§ **STORED DATA**
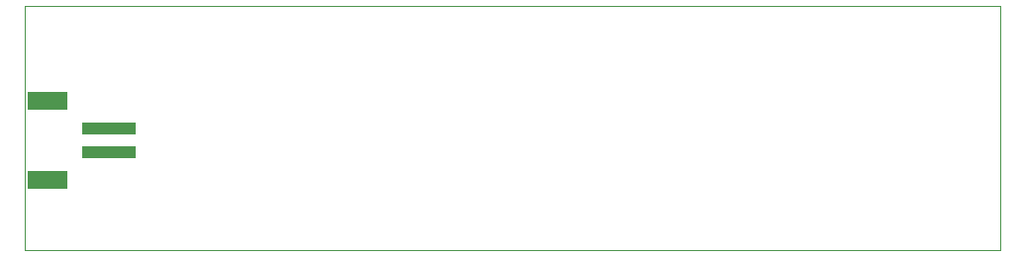
<source format=gbp>
G75*
%MOIN*%
%OFA0B0*%
%FSLAX25Y25*%
%IPPOS*%
%LPD*%
%AMOC8*
5,1,8,0,0,1.08239X$1,22.5*
%
%ADD10C,0.00000*%
%ADD11R,0.18110X0.03937*%
%ADD12R,0.13386X0.06299*%
D10*
X0015433Y0071025D02*
X0015433Y0153387D01*
X0343780Y0153387D01*
X0343780Y0071025D01*
X0015433Y0071025D01*
D11*
X0043780Y0104096D03*
X0043780Y0111970D03*
D12*
X0023307Y0121419D03*
X0023307Y0094647D03*
M02*

</source>
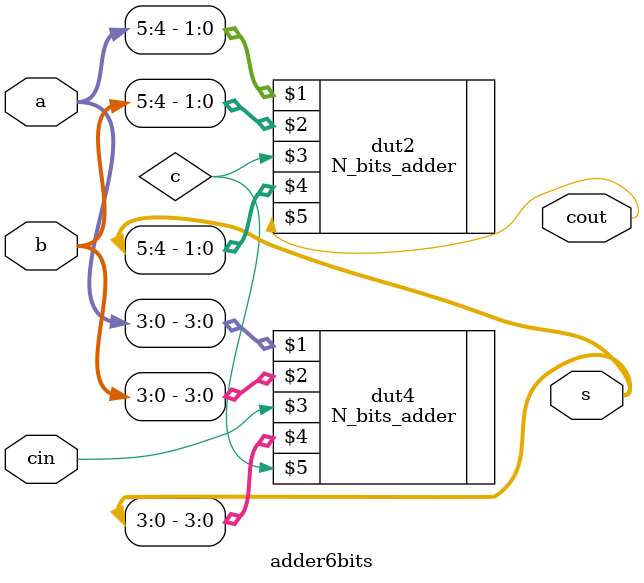
<source format=v>
`include "N_bits_adder.v"

module adder6bits(
    input [5:0] a, b,
    input cin,
    output [5:0] s,
    output cout);

    wire c;

    N_bits_adder #(4) dut4 (a[3:0], b[3:0], cin, s[3:0], c);

    defparam dut2.width = 2;
    N_bits_adder dut2 (a[5:4], b[5:4], c, s[5:4], cout);
endmodule

</source>
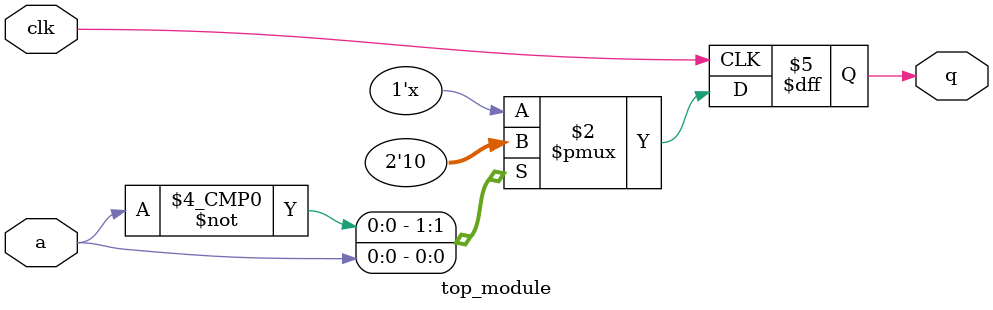
<source format=sv>
module top_module (
    input clk,
    input a, 
    output reg q
);

always @(posedge clk) begin
    case (a)
        1'b0: q <= 1'b1;
        1'b1: q <= 1'b0;
        default: q <= q; // Maintain the previous value of q
    endcase
end

endmodule

</source>
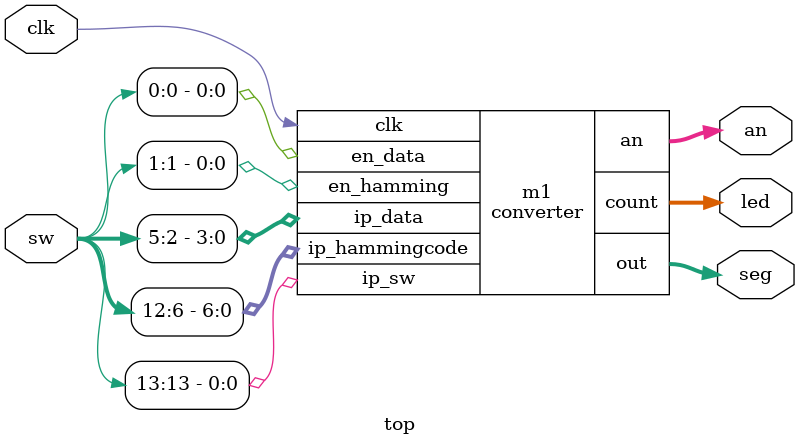
<source format=v>
module hamming_code(clk,en_data,en_hamming,ip_data,op_hammingcode,ip_hammingcode,op_data,op_errorbit,op_correctedcode);
input en_data,en_hamming,clk;
input [3:0]ip_data;
output reg [7:1]op_hammingcode;
input [7:1]ip_hammingcode;
output reg [3:0]op_data;
output reg [2:0]op_errorbit;
output reg [7:1]op_correctedcode;

reg [7:1]iphammingcode;
reg [2:0]temp;

always @(posedge clk)
begin
if(en_data)
begin 
op_hammingcode[3]=ip_data[0];
op_hammingcode[7:5]=ip_data[3:1];

case({op_hammingcode[3],op_hammingcode[5],op_hammingcode[7]})
0,3,5,6:op_hammingcode[1]=0;
default:op_hammingcode[1]=1; //1,2,4,7
endcase

case({op_hammingcode[3],op_hammingcode[6],op_hammingcode[7]})
0,3,5,6:op_hammingcode[2]=0;
default:op_hammingcode[2]=1; //1,2,4,7
endcase

case({op_hammingcode[5],op_hammingcode[6],op_hammingcode[7]})
0,3,5,6:op_hammingcode[4]=0;
default:op_hammingcode[4]=1; //1,2,4,7
endcase

end

if(en_hamming)
begin
iphammingcode[7:1]=ip_hammingcode[7:1];

case({iphammingcode[1],iphammingcode[3],iphammingcode[5],iphammingcode[7]})
0,3,5,6,9,10,12,15:temp[0]=0;
default:temp[0]=1;
endcase

case({iphammingcode[2],iphammingcode[3],iphammingcode[6],iphammingcode[7]})
0,3,5,6,9,10,12,15:temp[1]=0;
default:temp[1]=1;
endcase

case({iphammingcode[4],iphammingcode[5],iphammingcode[6],iphammingcode[7]})
0,3,5,6,9,10,12,15:temp[2]=0;
default:temp[2]=1;
endcase

if(iphammingcode[temp]==0)
iphammingcode[temp]=1;
else if(iphammingcode[temp]==1)
iphammingcode[temp]=0;

op_errorbit=temp;
op_correctedcode=iphammingcode;
op_data[0]=iphammingcode[3];
op_data[1]=iphammingcode[5];
op_data[2]=iphammingcode[6];
op_data[3]=iphammingcode[7];
end

if(!en_data && !en_hamming)
begin
op_correctedcode=0;
op_data=0;
op_errorbit=0;
op_hammingcode=0;
end

else if(!en_data)
begin
op_hammingcode=0;
end

else if(!en_hamming)
begin
op_correctedcode=0;
op_data=0;
op_errorbit=0;
end

end
endmodule

module refresh_counter(clk,out);
input clk;
output reg [2:0]out=0;
always @(posedge clk)
begin
if(out==6)
out<=0;
else
out<=out+1;
end
endmodule

module clock_divider(clk,newclk);
input clk;
output reg newclk=0;
integer count=0;
always@(posedge clk)
begin
if(count==50000000)
begin
newclk=~newclk;
count<=0;
end
else
count=count+1;
end
endmodule

module converter(clk,en_data,en_hamming,ip_data,ip_hammingcode,out,an,count,ip_sw);
input clk,en_data,en_hamming;
input [3:0]ip_data;
input [6:0]ip_hammingcode;
output reg [6:0]out;
output [2:0]count;
output reg [7:0]an;
input ip_sw;

wire [6:0]op_correctedcode,op_hammingcode;
wire [3:0]op_data;
wire [2:0]op_errorbit;

wire [2:0]out1;

reg [3:0]bcd;
wire nclk;
clock_divider d1(clk,nclk);
refresh_counter c1(nclk,out1);
hamming_code x1(nclk,en_data,en_hamming,ip_data,op_hammingcode,ip_hammingcode,op_data,op_errorbit,op_correctedcode);

assign count=out1;
always @(*)
begin
if(ip_sw)
begin
case(out1)
0:
begin
bcd=op_hammingcode[6];
an=8'b01111111;
end

1:begin
bcd=op_hammingcode[5];
an=8'b10111111;
end

2:begin
bcd=op_hammingcode[4];
an=8'b11011111;
end

3:begin
bcd=op_hammingcode[3];
an=8'b11101111;
end

4:begin
bcd=op_hammingcode[2];
an=8'b11110111;
end

5:begin
bcd=op_hammingcode[1];
an=8'b11111011;
end

6:begin
bcd=op_hammingcode[0];
an=8'b11111101;
end
endcase
end
else if(!ip_sw)
begin
case(out1)
0:
begin
bcd=op_correctedcode[6];
an=8'b01111111;
end

1:begin
bcd=op_correctedcode[5];
an=8'b10111111;
end

2:begin
bcd=op_correctedcode[4];
an=8'b11011111;
end

3:begin
bcd=op_correctedcode[3];
an=8'b11101111;
end

4:begin
bcd=op_correctedcode[2];
an=8'b11110111;
end

5:begin
bcd=op_correctedcode[1];
an=8'b11111011;
end

6:begin
bcd=op_correctedcode[0];
an=8'b11111101;
end
endcase
end
case(bcd)
0:out=7'b1000000;
1:out=7'b1111001;
default:out=7'b0111111;
endcase
end
endmodule


/*module test;
reg en1,en2,clk;
reg [3:0]ip_data;
wire [6:0]op_hammingcode;

reg [7:1]ip_hammingcode;
wire [3:0]op_data;
wire [2:0]op_errorbit;
wire [7:1]op_correctedcode;
hamming_code x1(clk,en1,en2,ip_data,op_hammingcode[6:0],ip_hammingcode,op_data,op_errorbit,op_correctedcode);

initial
begin
en1=0; en2=0; clk=1;
ip_data=4'b1101; ip_hammingcode=7'b1110110;
#4


en1=0; en2=0;
ip_data=4'b1100; ip_hammingcode=7'b1110110;
#4

en1=1; en2=0;
ip_data=4'b1101; ip_hammingcode=7'b1100010; #4

en1=0; en2=1;
ip_data=4'b1100; ip_hammingcode=7'b1100010; #4

en1=1; en2=1; 
ip_data=4'b0001;  ip_hammingcode=7'b0000110; #4

en1=0; en2=1;
ip_data=4'b0001;  ip_hammingcode=7'b1100110; #4
$stop;
end

always #2 clk=~clk;
endmodule

*/

module top(clk,sw,seg,an,led);
input clk;
input [13:0]sw;
output [6:0]seg;
output [7:0]an;
output [2:0]led;
converter  m1(clk,sw[0],sw[1],sw[5:2],sw[12:6],seg,an,led,sw[13]);
//converter(clk,en_data,en_hamming,ip_data,ip_hammingcode,out,an,count,ip_sw);
endmodule
</source>
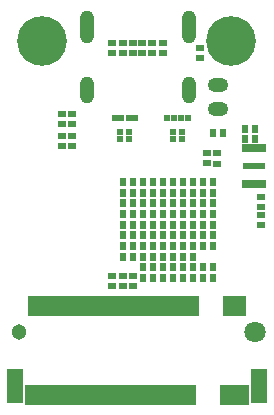
<source format=gbs>
G04*
G04 #@! TF.GenerationSoftware,Altium Limited,Altium Designer,21.2.1 (34)*
G04*
G04 Layer_Color=16711935*
%FSLAX25Y25*%
%MOIN*%
G70*
G04*
G04 #@! TF.SameCoordinates,309C0993-0839-4B3B-9E80-2D82E5661E4B*
G04*
G04*
G04 #@! TF.FilePolarity,Negative*
G04*
G01*
G75*
%ADD39R,0.02568X0.02372*%
%ADD40R,0.02372X0.02568*%
%ADD47R,0.02375X0.01981*%
%ADD48R,0.01981X0.02375*%
%ADD55C,0.16548*%
%ADD56O,0.04737X0.09063*%
%ADD57O,0.04737X0.11031*%
%ADD58C,0.05131*%
%ADD59C,0.07099*%
%ADD86O,0.06800X0.04737*%
%ADD87R,0.07493X0.01981*%
%ADD88R,0.01902X0.03162*%
%ADD89R,0.01981X0.06902*%
%ADD90R,0.05524X0.11627*%
D39*
X121507Y155057D02*
D03*
Y151710D02*
D03*
X95600Y153574D02*
D03*
X95600Y156920D02*
D03*
X92000Y156920D02*
D03*
X92000Y153574D02*
D03*
X109100Y153574D02*
D03*
X109100Y156920D02*
D03*
X105500Y156920D02*
D03*
X105500Y153574D02*
D03*
X102125Y156920D02*
D03*
Y153574D02*
D03*
X98925D02*
D03*
Y156920D02*
D03*
X99179Y75759D02*
D03*
X99179Y79105D02*
D03*
X95615Y75759D02*
D03*
X95615Y79105D02*
D03*
X92036Y75751D02*
D03*
X92036Y79098D02*
D03*
X75280Y129916D02*
D03*
X75280Y133262D02*
D03*
X75281Y122287D02*
D03*
X75281Y125633D02*
D03*
X78681Y122287D02*
D03*
Y125633D02*
D03*
X78680Y133262D02*
D03*
Y129916D02*
D03*
X141771Y96074D02*
D03*
X141771Y99421D02*
D03*
X141755Y105606D02*
D03*
Y102260D02*
D03*
X126994Y116613D02*
D03*
X126994Y119959D02*
D03*
X123600Y119973D02*
D03*
Y116627D02*
D03*
D40*
X139687Y127955D02*
D03*
X136340D02*
D03*
X128973Y126900D02*
D03*
X125627Y126900D02*
D03*
X125896Y92662D02*
D03*
X122550Y92662D02*
D03*
X125896Y96229D02*
D03*
X122550Y96229D02*
D03*
X122550Y99796D02*
D03*
X125896Y99796D02*
D03*
Y103363D02*
D03*
X122550Y103363D02*
D03*
X119203Y96229D02*
D03*
X115857Y96229D02*
D03*
Y99796D02*
D03*
X119203Y99796D02*
D03*
X119203Y103363D02*
D03*
X115857Y103363D02*
D03*
X109164Y92662D02*
D03*
X112510Y92662D02*
D03*
X115857Y92662D02*
D03*
X119203Y92662D02*
D03*
X109164Y96229D02*
D03*
X112510Y96229D02*
D03*
X122550Y106930D02*
D03*
X125896Y106930D02*
D03*
X115857Y106930D02*
D03*
X119203Y106930D02*
D03*
X122550Y110496D02*
D03*
X125896Y110496D02*
D03*
X119203D02*
D03*
X115857Y110496D02*
D03*
X95778Y106930D02*
D03*
X99124Y106930D02*
D03*
Y103363D02*
D03*
X95778Y103363D02*
D03*
X105817Y103363D02*
D03*
X102471Y103363D02*
D03*
X102471Y106930D02*
D03*
X105817Y106930D02*
D03*
X102471Y96229D02*
D03*
X105817Y96229D02*
D03*
Y92662D02*
D03*
X102471Y92662D02*
D03*
X105817Y99796D02*
D03*
X102471Y99796D02*
D03*
X109164Y99796D02*
D03*
X112510Y99796D02*
D03*
X99124Y110496D02*
D03*
X95778D02*
D03*
X105817Y110496D02*
D03*
X102471Y110496D02*
D03*
X109164Y103363D02*
D03*
X112510Y103363D02*
D03*
Y110496D02*
D03*
X109164Y110496D02*
D03*
X99124Y99796D02*
D03*
X95778Y99796D02*
D03*
X109164Y106930D02*
D03*
X112510Y106930D02*
D03*
X99124Y92662D02*
D03*
X95778Y92662D02*
D03*
Y96229D02*
D03*
X99124Y96229D02*
D03*
X109164Y85528D02*
D03*
X112510Y85528D02*
D03*
Y81961D02*
D03*
X109164Y81961D02*
D03*
X95778Y85528D02*
D03*
X99124Y85528D02*
D03*
X102471Y85528D02*
D03*
X105817Y85528D02*
D03*
X102471Y81961D02*
D03*
X105817Y81961D02*
D03*
X112510Y78394D02*
D03*
X109164Y78394D02*
D03*
X102471Y78394D02*
D03*
X105817Y78394D02*
D03*
X119203Y89095D02*
D03*
X115857Y89095D02*
D03*
X112510Y89095D02*
D03*
X109164Y89095D02*
D03*
X102471Y89095D02*
D03*
X105817Y89095D02*
D03*
X115857Y85528D02*
D03*
X119203Y85528D02*
D03*
X122550Y89095D02*
D03*
X125896D02*
D03*
X95778Y89095D02*
D03*
X99124Y89095D02*
D03*
X122550Y81961D02*
D03*
X125896D02*
D03*
X119203Y81961D02*
D03*
X115857Y81961D02*
D03*
Y78394D02*
D03*
X119203D02*
D03*
X122550D02*
D03*
X125896D02*
D03*
X136327Y124800D02*
D03*
X139673D02*
D03*
D47*
X94864Y127041D02*
D03*
Y124876D02*
D03*
X97865D02*
D03*
Y127041D02*
D03*
X112406D02*
D03*
Y124876D02*
D03*
X115406D02*
D03*
Y127041D02*
D03*
D48*
X95129Y131864D02*
D03*
X92964D02*
D03*
X97664D02*
D03*
X99829D02*
D03*
X112647D02*
D03*
X110482D02*
D03*
X115182D02*
D03*
X117347D02*
D03*
D55*
X131892Y157526D02*
D03*
X68900D02*
D03*
D56*
X83604Y141165D02*
D03*
X117619D02*
D03*
D57*
Y162267D02*
D03*
X83604Y162267D02*
D03*
D58*
X61060Y60300D02*
D03*
D59*
X139800D02*
D03*
D86*
X127300Y134800D02*
D03*
Y142674D02*
D03*
D87*
X139431Y115731D02*
D03*
D88*
X142384Y109796D02*
D03*
X140415D02*
D03*
X138447D02*
D03*
X136478D02*
D03*
X142384Y121666D02*
D03*
X140415D02*
D03*
X138447D02*
D03*
X136478D02*
D03*
D89*
X64013Y39533D02*
D03*
X64997Y69257D02*
D03*
X65981Y39533D02*
D03*
X66966Y69257D02*
D03*
X71887Y39533D02*
D03*
X74840Y69257D02*
D03*
X76808D02*
D03*
X77792Y39533D02*
D03*
X78777Y69257D02*
D03*
X80745D02*
D03*
X83698Y39533D02*
D03*
X89604Y39532D02*
D03*
X95509Y39533D02*
D03*
X101414D02*
D03*
X107320D02*
D03*
X112241Y69257D02*
D03*
X113225Y39533D02*
D03*
X114210Y69257D02*
D03*
X116178D02*
D03*
X119131Y39533D02*
D03*
X131926Y69257D02*
D03*
X132910Y39533D02*
D03*
X133895Y69257D02*
D03*
X134879Y39533D02*
D03*
X135863Y69257D02*
D03*
X136847Y39533D02*
D03*
X73855D02*
D03*
X75824D02*
D03*
X85666D02*
D03*
X87635Y39532D02*
D03*
X97477Y39533D02*
D03*
X99446D02*
D03*
X109288D02*
D03*
X111257D02*
D03*
X103383D02*
D03*
X91572Y39532D02*
D03*
X79761Y39533D02*
D03*
X67950D02*
D03*
X105351D02*
D03*
X93541Y39532D02*
D03*
X81729Y39533D02*
D03*
X69918D02*
D03*
X115194D02*
D03*
X117162D02*
D03*
X130942D02*
D03*
X129958Y69257D02*
D03*
X128973Y39533D02*
D03*
X92556Y69257D02*
D03*
X90587D02*
D03*
X88619D02*
D03*
X86650D02*
D03*
X120115Y69257D02*
D03*
X118147D02*
D03*
X110273D02*
D03*
X108304D02*
D03*
X106336D02*
D03*
X104367D02*
D03*
X102399D02*
D03*
X100430D02*
D03*
X84682D02*
D03*
X82714D02*
D03*
X72871D02*
D03*
X70903D02*
D03*
X68934D02*
D03*
X94525D02*
D03*
X96493D02*
D03*
X98462D02*
D03*
D90*
X59682Y42584D02*
D03*
X141178D02*
D03*
M02*

</source>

§ **GOAL OF THE EXERCISE**
Could you return the lines in the entries above that contain "format"?

§ **ANSWER TO THE PROBLEM**
<source format=gbp>
<source format=v>
<source format=sv>
<source format=v>
<source format=gbs>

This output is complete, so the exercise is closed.